L’objectif de cette rencontre était de souligner l’importance que revêt ce grand rendez-vous planétaire, dont les résolutions seront déterminantes pour la survie de l’humanité tout entière face aux défis du changement climatique. C’est dans cette optique qu’après le mot de circonstance d’Environews prononcé par  son président, Alfred Ntumba, les intervenants du jour, à savoir Léon Kanu Mbwizi, directeur de cabinet et représentant du ministre de l’Environnement et du Développement Durable, Jean Christophe Maurin, directeur de l’AFD-RDC (Agence Française de Développement) et Christophe Roche, DG de Biso na Bino Jiko mamu, se sont entretenus avec les participants sur l’engagement de la RDC pour la Cop21, les dispositions organisationnelles prises par le pays hôte pour le bon déroulement des travaux, mais aussi sur l’apport du secteur privé dans l’atténuation des émissions des gaz à effets de serre.

A travers une vidéo micro baladeur projectée à cette occasion à l’intention de la population kinoise sur ce que signifie le réchauffement climatique et la Cop21, l’on s’est rendu compte, au regard des réponses données, que le besoin en information dans l’opinion congolaise en ce qui concerne la problématique du changement climatique s’avère crucial.

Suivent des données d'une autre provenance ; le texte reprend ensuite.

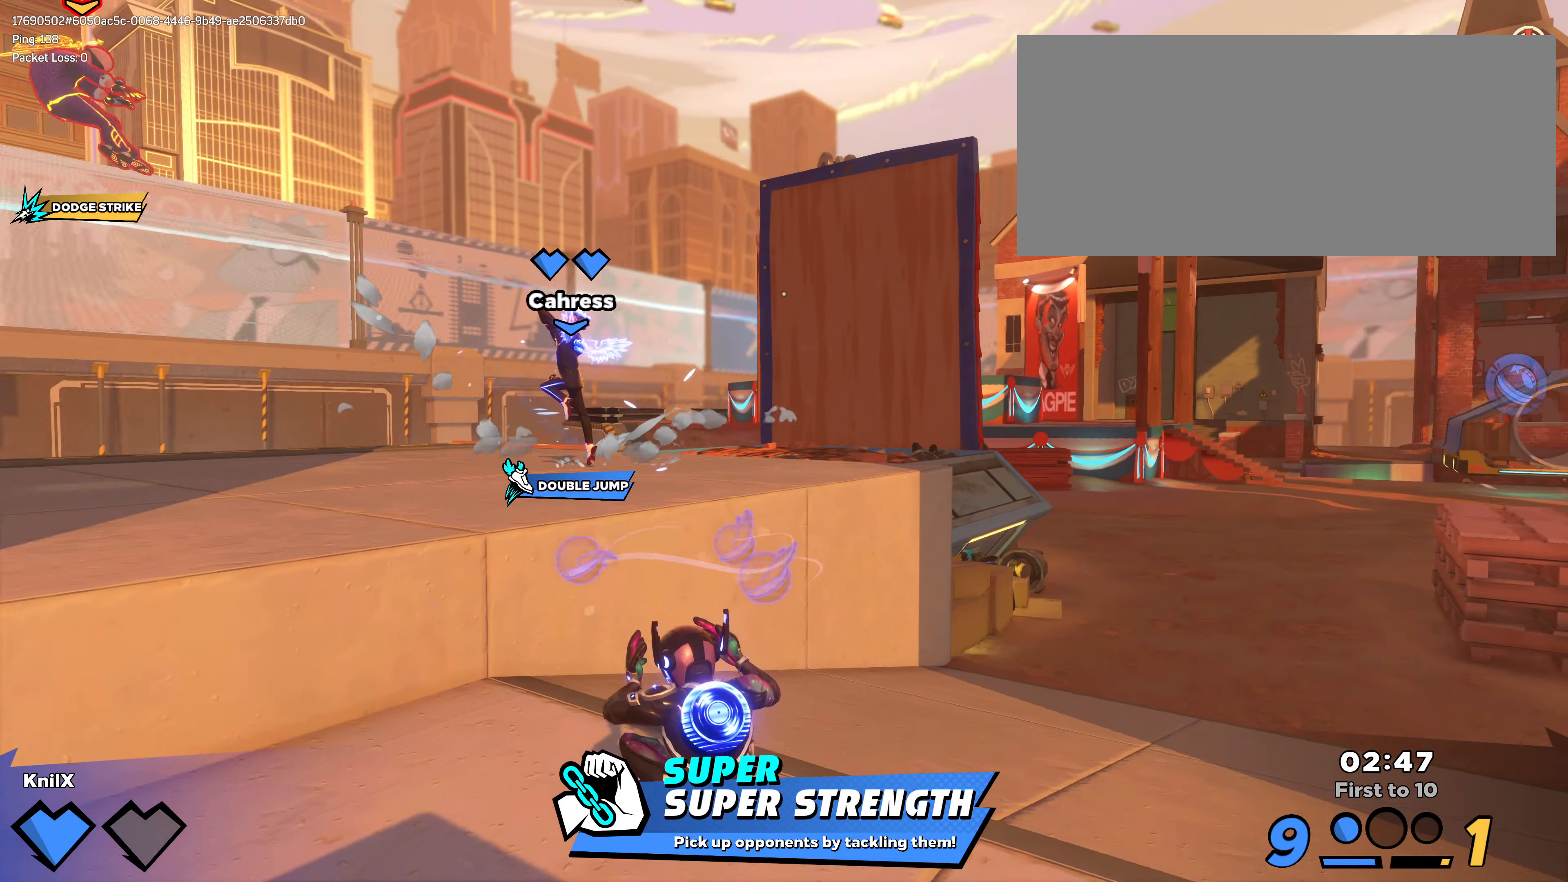
{"keys": ["shift", "w"], "mouse": [], "events": [[183, "space", "down"], [400, "space", "up"]]}
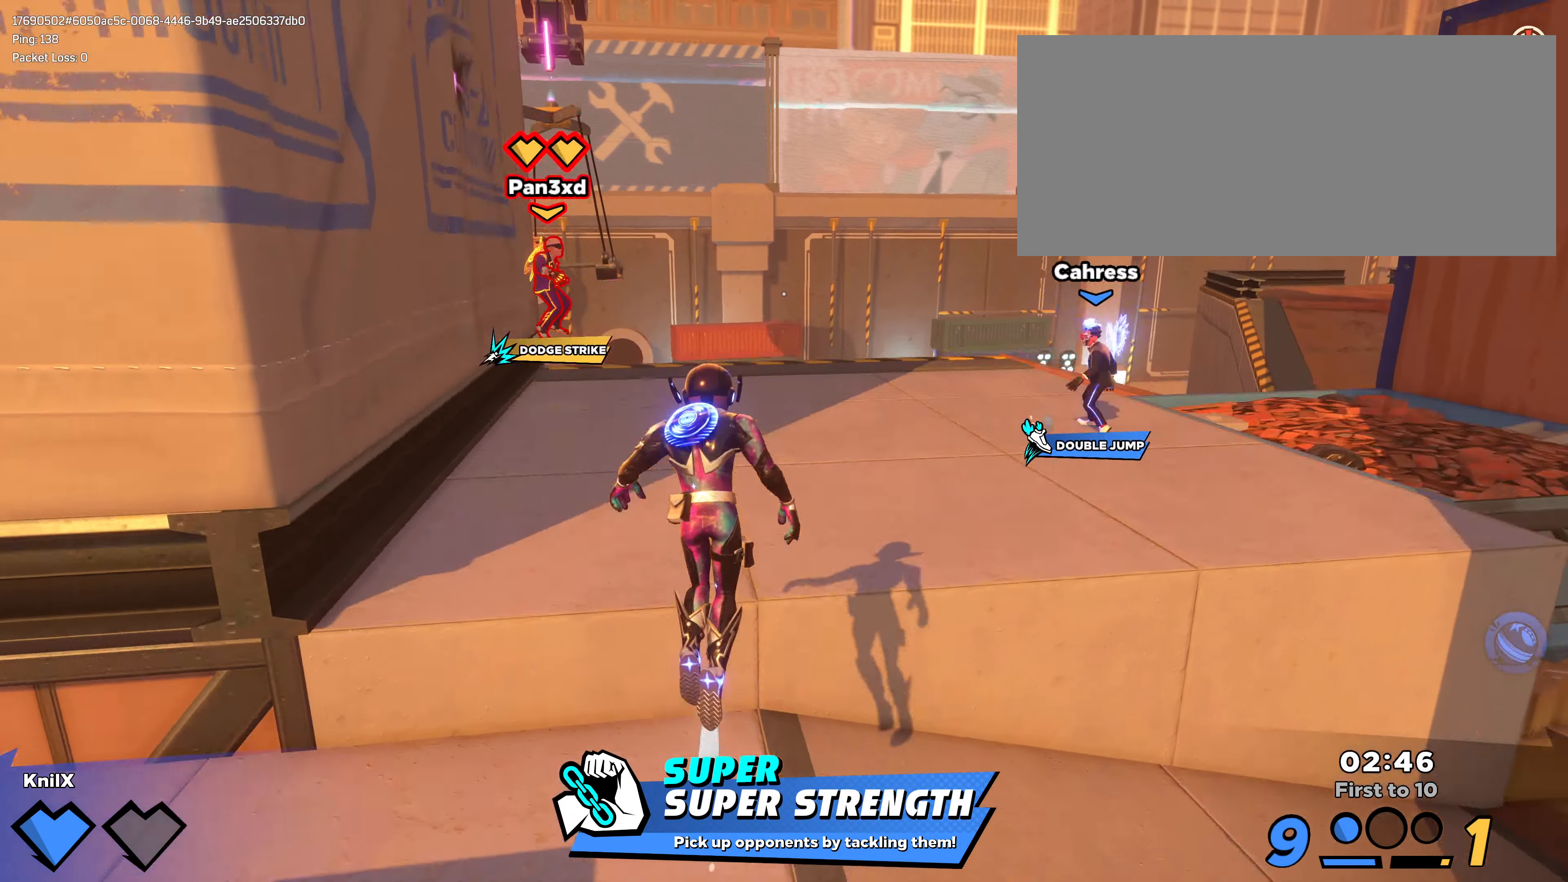
{"keys": ["d", "shift", "w"], "mouse": [], "events": [[50, "q", "down"], [117, "q", "up"], [500, "d", "down"]]}
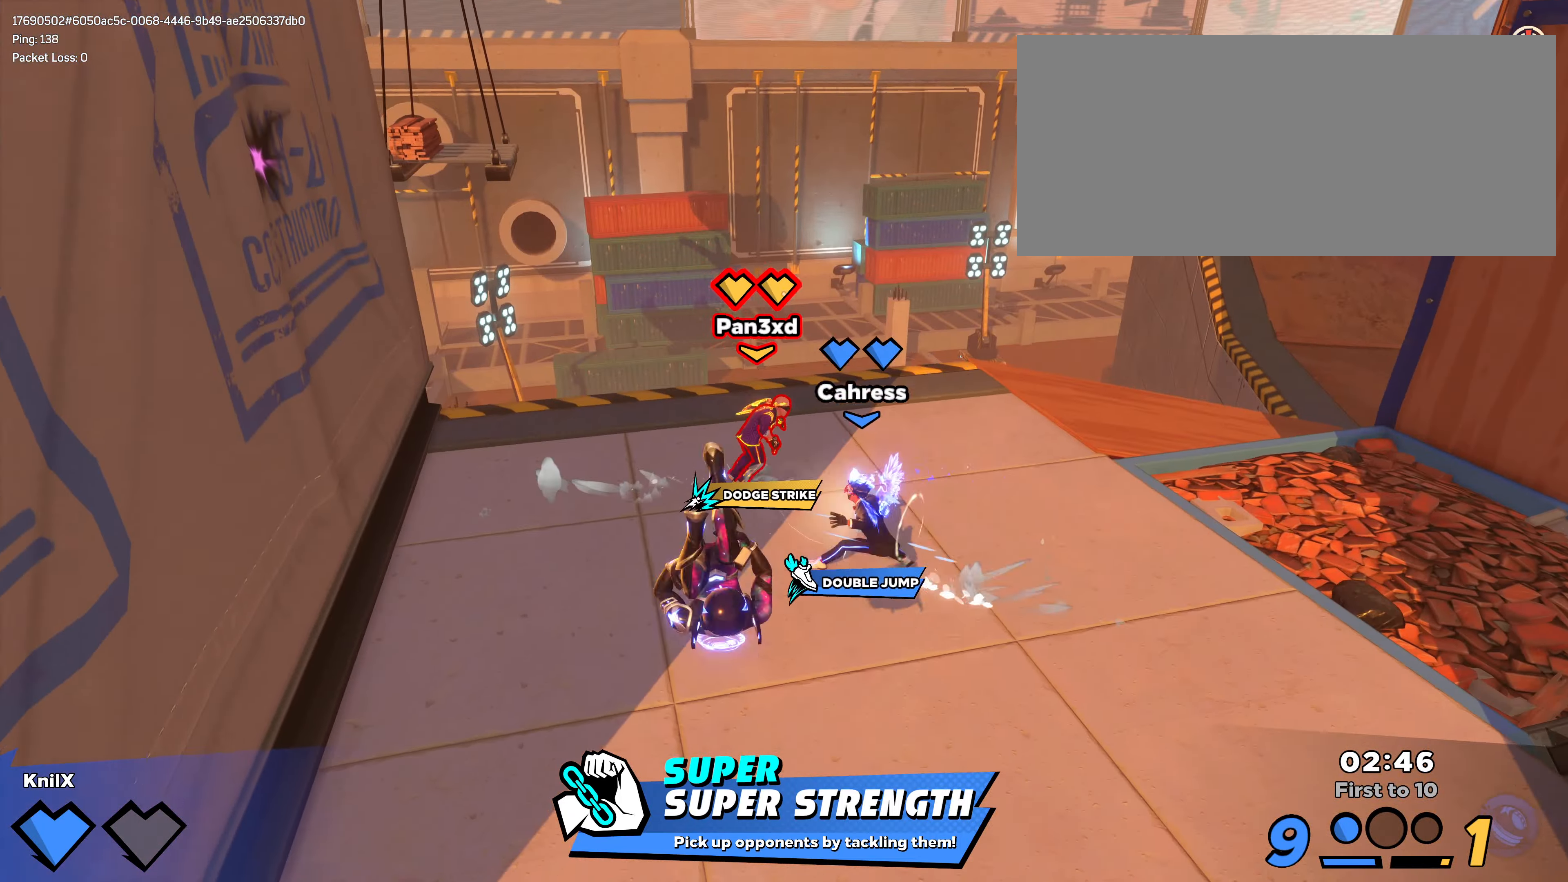
{"keys": ["shift", "w"], "mouse": [], "events": [[167, "d", "up"]]}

Parlant de la Cop21 et de l’engagement de la RDC, Léon Kanu a rappelé que cette dernière est appelée à mutualiser ses efforts pour une cause commune visant à rétablir les équilibres climatiques globaux et à ramener le réchauffement de la terre à un niveau correspondant aux exigences de la science pour correspondre ainsi à ce qu’il était à l’époque préindustrielle. Et à ce jour, a-t-il noté, la RDC a présenté sa Contribution Prévue Déterminée au Niveau National (CPDN) de 17% de réductions.

          Par ailleurs, a-t-il expliqué, pour la RDC, l’accord de Paris doit prendre en compte les préoccupations majeures, entre autres réaffirmer le principe fondamental de « Responsabilité commune, mais différenciée et capacités diversifiées, assurer l’équilibre entre l’atténuation et l’adaptation, avec des moyens spécifiques pour l’adaptation en faveur des pays les moins avancés et ceux de l’Afrique, mais aussi, reconnaitre l’importance et le rôle que peuvent jouer les pays forestiers en développement pour l’équilibre climatique de la planète. Car 17 à 20% des émissions globales de gaz à effets de serre proviennent du secteur des forêts, bien plus que les secteurs de transport aérien et maritime international réunis.

          Quant aux dispositions prises par la France pour la COP21, Jean-Christophe Maurin a renseigné qu’à la suite des attentats de Paris, le personnel sécuritaire a été multiplié par deux. Il a soutenu en passant que ces attaques, qui avaient en réalité visé toute la communauté, appellent une lutte sans merci contre la barbarie qui doit être menée aussi par l’éducation et l’emploi.

          Selon lui, la rencontre historique de Paris sur le climat, qui réunit 30.000 personnes (dont 3.000 journalistes et plus de 100 chefs d’Etats) venus de 198 pays à travers le monde, devra aboutir à un accord volontariste, ambitieux, global et juridiquement contraignant, avec le plus grand souhait de connaitre l’adhésion de tous les pays industrialisés qualifiés de grands pollueurs.

          Il sied de signaler qu’il était aussi question, à cette occasion, de la célébration des deux ans de travail d’Environews au service de la nature. Cette asbl, composée essentiellement de jeunes, s’emploie depuis 2013 à joindre ses efforts à ceux d’autres bonnes volontés pour sensibiliser la population congolaise sur le bien-fondé de la conservation de la nature et de la protection de l’environnement.